Tuesday 4 August 2015

One more folk night

Our reason for staying one more day on the mooring at Skipton was another evening with the folk club. A singers' night again, but with a very different line-up to a fortnight ago. The photos suffer from the action / low-light combination, but they serve to illustrate what was served up.


Harriet and Howard sang the blues – but the sort to make you laugh rather than cry.


Peter and Nicholas were father and son from Germany who performed really well together – a range of music including the odd jig and reel thrown in. I wasn't aware that Germans would even know what a banjo was, let alone how to use it for tunes from the Celtic fringe, but it transpired that Peter is actually English.


And then there was mine host, whose name, I realised sadly as we came away, I had not learned. He has a magic touch on the accordion, and a rich voice to go with it. It occurs to me that I haven't seen many accordion players accompanying their own singing, but this was a real treat.

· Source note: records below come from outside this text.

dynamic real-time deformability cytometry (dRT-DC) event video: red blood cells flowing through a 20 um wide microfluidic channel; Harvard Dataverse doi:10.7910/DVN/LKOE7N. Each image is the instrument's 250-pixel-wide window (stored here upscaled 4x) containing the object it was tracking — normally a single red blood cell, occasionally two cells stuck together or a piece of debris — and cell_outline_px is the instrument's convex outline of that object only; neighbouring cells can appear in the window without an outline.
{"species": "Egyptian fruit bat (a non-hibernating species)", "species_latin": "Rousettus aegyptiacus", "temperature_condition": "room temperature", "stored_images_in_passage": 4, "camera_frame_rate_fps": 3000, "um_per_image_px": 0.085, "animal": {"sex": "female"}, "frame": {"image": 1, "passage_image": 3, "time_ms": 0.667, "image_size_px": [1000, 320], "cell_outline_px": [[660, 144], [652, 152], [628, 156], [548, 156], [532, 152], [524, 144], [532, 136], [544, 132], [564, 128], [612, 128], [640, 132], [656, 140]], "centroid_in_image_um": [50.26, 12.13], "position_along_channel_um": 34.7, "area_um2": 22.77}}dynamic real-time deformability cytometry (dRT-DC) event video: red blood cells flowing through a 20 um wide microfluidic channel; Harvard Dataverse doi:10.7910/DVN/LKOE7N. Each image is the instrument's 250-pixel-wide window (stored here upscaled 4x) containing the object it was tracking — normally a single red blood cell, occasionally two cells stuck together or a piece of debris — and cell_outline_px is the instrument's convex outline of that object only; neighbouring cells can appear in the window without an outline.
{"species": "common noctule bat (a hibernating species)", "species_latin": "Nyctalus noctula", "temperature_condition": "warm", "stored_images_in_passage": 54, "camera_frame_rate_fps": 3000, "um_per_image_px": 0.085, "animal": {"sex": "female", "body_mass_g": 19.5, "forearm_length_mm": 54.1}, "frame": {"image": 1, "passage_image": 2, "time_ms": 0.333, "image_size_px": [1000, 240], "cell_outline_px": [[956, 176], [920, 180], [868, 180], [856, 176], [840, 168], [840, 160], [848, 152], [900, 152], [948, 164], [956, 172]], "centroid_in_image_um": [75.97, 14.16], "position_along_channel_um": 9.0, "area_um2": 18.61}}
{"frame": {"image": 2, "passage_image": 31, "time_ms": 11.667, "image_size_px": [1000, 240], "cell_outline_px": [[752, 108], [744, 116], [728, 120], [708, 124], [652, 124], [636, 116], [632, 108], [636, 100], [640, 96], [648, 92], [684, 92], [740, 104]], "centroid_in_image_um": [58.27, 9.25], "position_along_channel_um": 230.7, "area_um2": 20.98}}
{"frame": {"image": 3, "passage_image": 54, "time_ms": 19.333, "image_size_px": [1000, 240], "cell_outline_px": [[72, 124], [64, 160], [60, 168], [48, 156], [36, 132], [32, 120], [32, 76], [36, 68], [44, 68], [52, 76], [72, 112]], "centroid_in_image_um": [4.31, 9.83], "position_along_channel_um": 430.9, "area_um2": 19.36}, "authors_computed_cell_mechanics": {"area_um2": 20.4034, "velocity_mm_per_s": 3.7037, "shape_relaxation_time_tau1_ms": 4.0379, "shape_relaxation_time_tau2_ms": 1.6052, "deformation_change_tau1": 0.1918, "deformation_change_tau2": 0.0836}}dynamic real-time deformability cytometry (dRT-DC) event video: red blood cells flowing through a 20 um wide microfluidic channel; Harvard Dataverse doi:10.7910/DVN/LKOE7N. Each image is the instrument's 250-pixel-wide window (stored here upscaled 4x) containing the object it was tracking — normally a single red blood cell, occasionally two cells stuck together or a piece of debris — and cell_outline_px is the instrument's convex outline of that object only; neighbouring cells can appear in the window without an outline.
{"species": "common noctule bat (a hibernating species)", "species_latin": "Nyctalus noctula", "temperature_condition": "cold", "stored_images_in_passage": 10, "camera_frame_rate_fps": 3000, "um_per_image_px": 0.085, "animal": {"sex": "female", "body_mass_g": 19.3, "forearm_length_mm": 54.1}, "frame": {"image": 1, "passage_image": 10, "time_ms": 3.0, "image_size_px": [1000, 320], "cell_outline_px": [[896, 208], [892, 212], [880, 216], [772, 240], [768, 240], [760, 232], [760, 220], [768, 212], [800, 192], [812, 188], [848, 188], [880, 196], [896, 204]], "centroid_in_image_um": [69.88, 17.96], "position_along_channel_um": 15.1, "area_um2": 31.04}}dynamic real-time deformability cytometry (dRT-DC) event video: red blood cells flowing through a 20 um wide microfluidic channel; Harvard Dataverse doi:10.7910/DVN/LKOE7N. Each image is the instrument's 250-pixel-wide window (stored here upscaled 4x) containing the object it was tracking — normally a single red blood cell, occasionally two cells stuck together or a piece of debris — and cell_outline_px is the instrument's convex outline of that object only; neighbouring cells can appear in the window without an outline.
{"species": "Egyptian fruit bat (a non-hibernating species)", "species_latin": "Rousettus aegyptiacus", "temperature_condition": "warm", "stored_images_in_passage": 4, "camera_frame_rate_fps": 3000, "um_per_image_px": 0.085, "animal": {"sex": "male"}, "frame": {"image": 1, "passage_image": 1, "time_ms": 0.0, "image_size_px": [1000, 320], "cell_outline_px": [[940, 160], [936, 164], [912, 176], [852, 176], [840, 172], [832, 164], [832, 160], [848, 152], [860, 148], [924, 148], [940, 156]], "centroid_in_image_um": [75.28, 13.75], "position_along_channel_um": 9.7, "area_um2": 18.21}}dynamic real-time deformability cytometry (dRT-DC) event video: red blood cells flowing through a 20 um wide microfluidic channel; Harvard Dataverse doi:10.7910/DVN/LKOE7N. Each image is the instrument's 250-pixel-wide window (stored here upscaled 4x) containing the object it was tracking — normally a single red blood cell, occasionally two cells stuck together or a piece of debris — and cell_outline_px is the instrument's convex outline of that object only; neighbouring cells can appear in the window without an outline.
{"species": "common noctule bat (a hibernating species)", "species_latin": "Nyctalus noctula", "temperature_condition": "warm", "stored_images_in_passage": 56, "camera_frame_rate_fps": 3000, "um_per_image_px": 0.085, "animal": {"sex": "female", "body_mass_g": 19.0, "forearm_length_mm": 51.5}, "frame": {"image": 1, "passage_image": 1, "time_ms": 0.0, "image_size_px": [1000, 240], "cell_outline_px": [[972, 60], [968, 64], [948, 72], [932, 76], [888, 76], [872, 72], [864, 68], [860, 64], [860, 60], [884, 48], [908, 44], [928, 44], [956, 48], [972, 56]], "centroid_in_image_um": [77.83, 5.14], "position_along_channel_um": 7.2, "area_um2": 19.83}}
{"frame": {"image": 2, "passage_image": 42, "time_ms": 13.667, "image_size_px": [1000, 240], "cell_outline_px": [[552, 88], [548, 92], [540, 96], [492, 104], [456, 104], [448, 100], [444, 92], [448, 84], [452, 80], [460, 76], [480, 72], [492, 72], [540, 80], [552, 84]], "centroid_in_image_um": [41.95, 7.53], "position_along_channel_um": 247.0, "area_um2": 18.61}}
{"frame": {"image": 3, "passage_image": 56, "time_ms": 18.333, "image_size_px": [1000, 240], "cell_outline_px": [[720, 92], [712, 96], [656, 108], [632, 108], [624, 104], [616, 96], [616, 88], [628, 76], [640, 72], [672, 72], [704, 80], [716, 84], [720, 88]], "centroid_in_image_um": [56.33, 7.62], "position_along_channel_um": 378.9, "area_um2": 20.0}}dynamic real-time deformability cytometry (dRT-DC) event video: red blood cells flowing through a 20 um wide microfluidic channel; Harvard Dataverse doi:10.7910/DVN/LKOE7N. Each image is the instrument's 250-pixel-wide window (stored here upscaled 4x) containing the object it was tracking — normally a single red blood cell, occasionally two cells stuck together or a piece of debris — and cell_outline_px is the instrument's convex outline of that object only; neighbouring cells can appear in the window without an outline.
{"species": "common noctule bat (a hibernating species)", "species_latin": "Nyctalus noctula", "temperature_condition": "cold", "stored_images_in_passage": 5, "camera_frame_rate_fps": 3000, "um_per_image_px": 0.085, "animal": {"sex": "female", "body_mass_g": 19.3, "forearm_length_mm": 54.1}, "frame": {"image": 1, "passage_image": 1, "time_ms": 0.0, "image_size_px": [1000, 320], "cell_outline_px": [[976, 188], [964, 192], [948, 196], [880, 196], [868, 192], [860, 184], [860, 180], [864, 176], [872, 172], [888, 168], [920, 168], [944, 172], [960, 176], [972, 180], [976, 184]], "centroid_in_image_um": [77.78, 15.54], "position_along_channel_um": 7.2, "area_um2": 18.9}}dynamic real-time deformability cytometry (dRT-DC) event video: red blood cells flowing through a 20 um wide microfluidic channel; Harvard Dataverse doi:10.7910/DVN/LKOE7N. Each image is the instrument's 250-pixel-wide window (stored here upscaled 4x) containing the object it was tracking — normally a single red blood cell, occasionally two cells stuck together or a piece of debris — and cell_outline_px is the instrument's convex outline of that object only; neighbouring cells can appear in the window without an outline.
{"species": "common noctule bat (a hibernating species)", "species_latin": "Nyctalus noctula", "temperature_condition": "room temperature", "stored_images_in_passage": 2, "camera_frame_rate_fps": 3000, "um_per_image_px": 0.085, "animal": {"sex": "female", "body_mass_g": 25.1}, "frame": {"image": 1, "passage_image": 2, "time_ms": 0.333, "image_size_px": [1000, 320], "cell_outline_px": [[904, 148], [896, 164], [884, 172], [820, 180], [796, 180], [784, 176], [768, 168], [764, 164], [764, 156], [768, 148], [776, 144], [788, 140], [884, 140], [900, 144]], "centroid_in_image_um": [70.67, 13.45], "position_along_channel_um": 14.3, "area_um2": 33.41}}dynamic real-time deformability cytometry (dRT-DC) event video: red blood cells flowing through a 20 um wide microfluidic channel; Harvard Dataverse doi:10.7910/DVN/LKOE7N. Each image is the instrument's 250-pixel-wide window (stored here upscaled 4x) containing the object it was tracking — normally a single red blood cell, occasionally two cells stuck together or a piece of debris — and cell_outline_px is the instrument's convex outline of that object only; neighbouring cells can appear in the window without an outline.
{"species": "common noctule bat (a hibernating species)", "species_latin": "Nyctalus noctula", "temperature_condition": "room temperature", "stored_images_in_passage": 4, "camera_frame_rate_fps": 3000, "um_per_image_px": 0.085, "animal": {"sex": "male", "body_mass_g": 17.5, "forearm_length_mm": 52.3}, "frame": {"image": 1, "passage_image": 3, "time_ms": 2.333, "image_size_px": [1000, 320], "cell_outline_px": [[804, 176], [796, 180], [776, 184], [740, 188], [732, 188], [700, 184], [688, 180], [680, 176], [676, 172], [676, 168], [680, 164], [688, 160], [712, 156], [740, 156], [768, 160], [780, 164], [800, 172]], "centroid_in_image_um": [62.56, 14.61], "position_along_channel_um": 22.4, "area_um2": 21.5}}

Among the other contributors was a woman from a Romany background who writes her own poetry, her husband who plays guitar and a mean blues harp, and a woman who sang a couple of her own songs, including a very moving number about a girl she'd been involved with as a social worker. I got to sing some songs as well, though the voice was not exactly in top form.

That's probably it for us at Skipton unplugged. We'll be four miles down the cut with the children next Monday. I think we're going to miss this welcoming bunch of folks.